Develops: Listening and rebuttal skills.

Four Ways to Rebut

Time: 5–10 minutes
Players: Small groups

Provide an argument and challenge students to rebut it using one of the following techniques:

  • There is no evidence.
  • The evidence is poor.
  • The reasoning is not logical.
  • It’s true, but… .

Develops: Structured rebuttal.

Rebuttal Tennis

Time: 5 minutes
Players: Pairs

Student A makes a claim.

Student B rebuts.

Student A responds.

Student B replies.

Continue for one minute before swapping topics.

Develops: Clash and responsiveness.

Critical Thinking

Spot the Fallacy

Time: 5 minutes
Players: Any number

Present a statement containing faulty reasoning.

Example:

Everyone knows school uniforms are good.

Students identify the fallacy.

Develops: Logic and analysis.

Fact or Opinion?

Time: 5 minutes
Players: Any number

Read a series of statements. Students decide whether each is:

  • Fact
  • Opinion

Discuss any disagreements.

Develops: Critical thinking and evidence awareness.

What’s Missing?

Time: 5 minutes
Players: Small groups

Present an incomplete argument.

We should ban homework because students don’t like it.

Students identify what evidence, reasoning or explanation is missing.

Develops: Argument analysis.

Teamwork & Brainstorming

60-Second Brainstorm

Time: 5 minutes
Players: Teams

Give a debate topic.

That school holidays should be longer.

Teams have 60 seconds to generate as many arguments as possible.

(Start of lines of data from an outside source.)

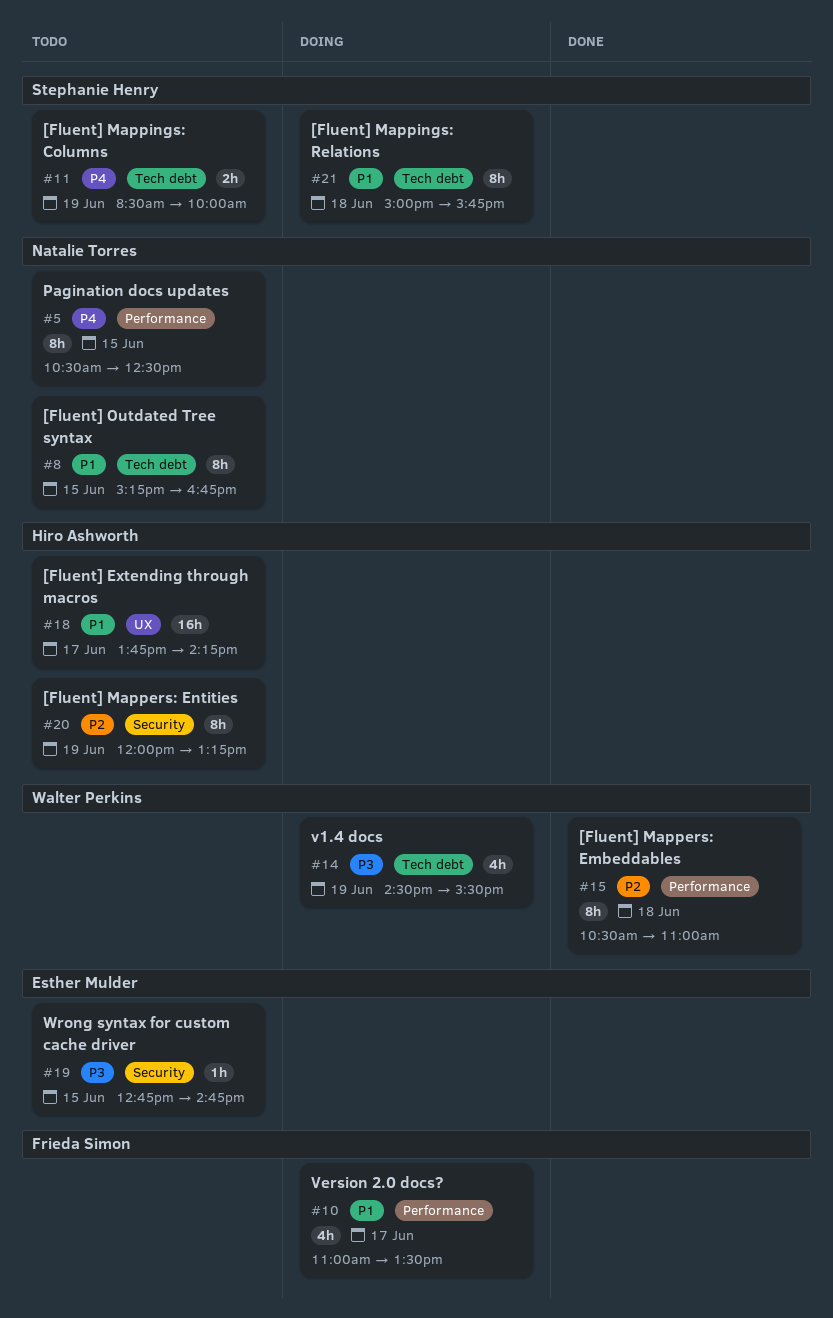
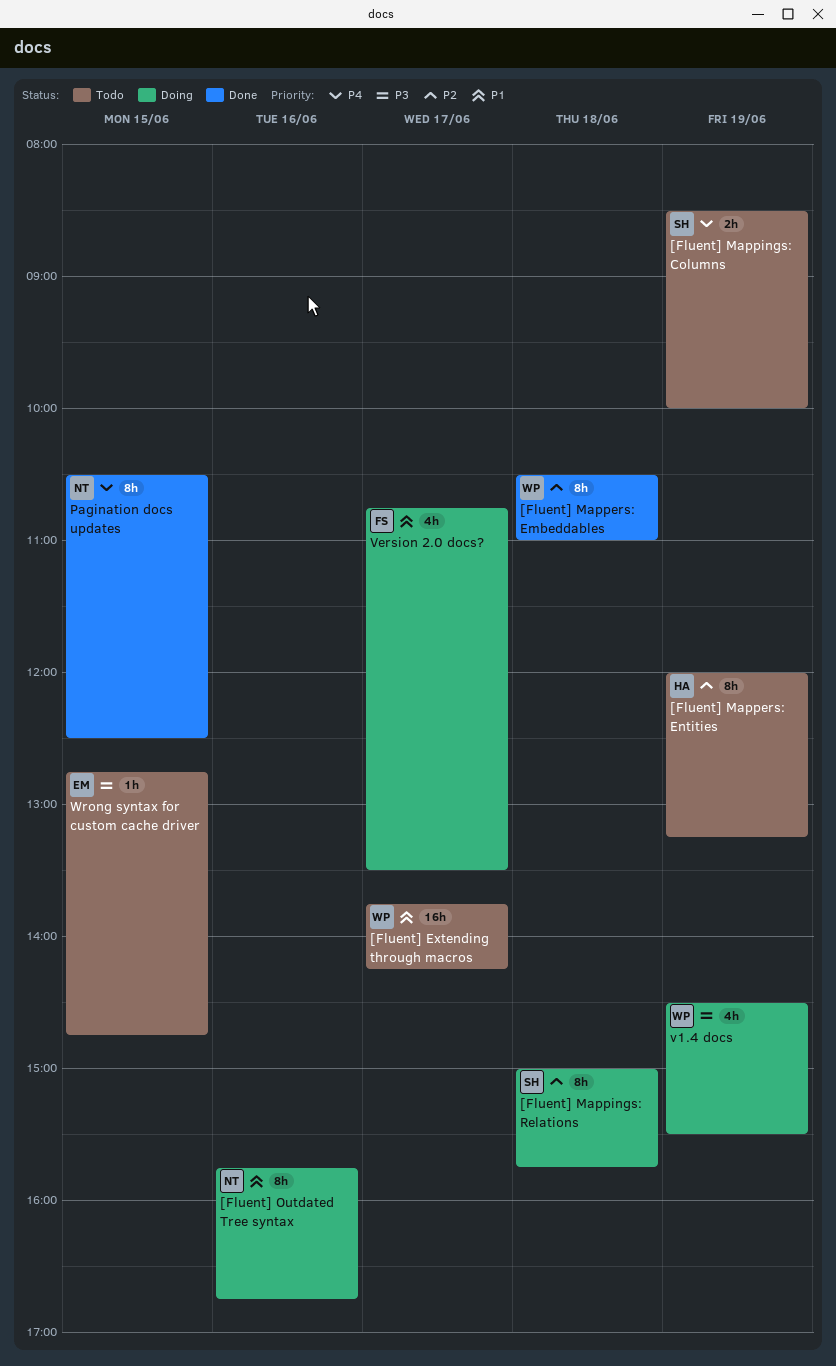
[Fluent] Extending through macros, owner: Hiro Ashworth -> Walter Perkins
[Fluent] Mappings: Relations, priority: P1 -> P2
[Fluent] Outdated Tree syntax, status: Todo -> Doing
[Fluent] Outdated Tree syntax, day: Jun 15 -> Jun 16
[Fluent] Outdated Tree syntax, begins: 15:15 -> 15:45
Pagination docs updates, status: Todo -> Done
Version 2.0 docs?, begins: 11:00 -> 10:45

Develops: Brainstorming and teamwork.

Argument Categories

Time: 5–10 minutes
Players: Teams

Teams brainstorm arguments and sort them into categories such as:

  • Educational
  • Economic
  • Social
  • Environmental

Develops: Organising arguments into themes.

Build a Case

Time: 10 minutes
Players: Teams

Provide a topic.

Teams have five minutes to create:

  • A definition
  • Three arguments
  • A speaker split

Each team then presents its case.

Develops: Debate preparation and teamwork.

Just for Fun

Forced Position

Time: 5 minutes
Players: Any number

Students must argue for a position regardless of their personal opinion.

Examples:

  • Cats are better than dogs.
  • Summer is better than winter.
  • Pineapple belongs on pizza.

Develops: Perspective-taking and flexibility.

Devil’s Advocate

Time: 5–10 minutes
Players: Small groups

Students are given a commonly accepted idea and must argue against it.

Develops: Critical thinking and creativity.

The World’s Worst Argument

Time: 5 minutes
Players: Any number

Students intentionally create the weakest argument they can.

Example:

School should be cancelled because my goldfish told me so.

The group then explains why the argument is weak.

Develops: Understanding argument quality through humour.

Looking for More?

Explore our resources on:

  • Argument Construction
  • Rebuttal
  • Fallacies
  • Critical Thinking
  • Debate Preparation
  • Speaking and Presentation Skills

These warm-ups work best when used regularly and linked to a specific debating skill being taught that day.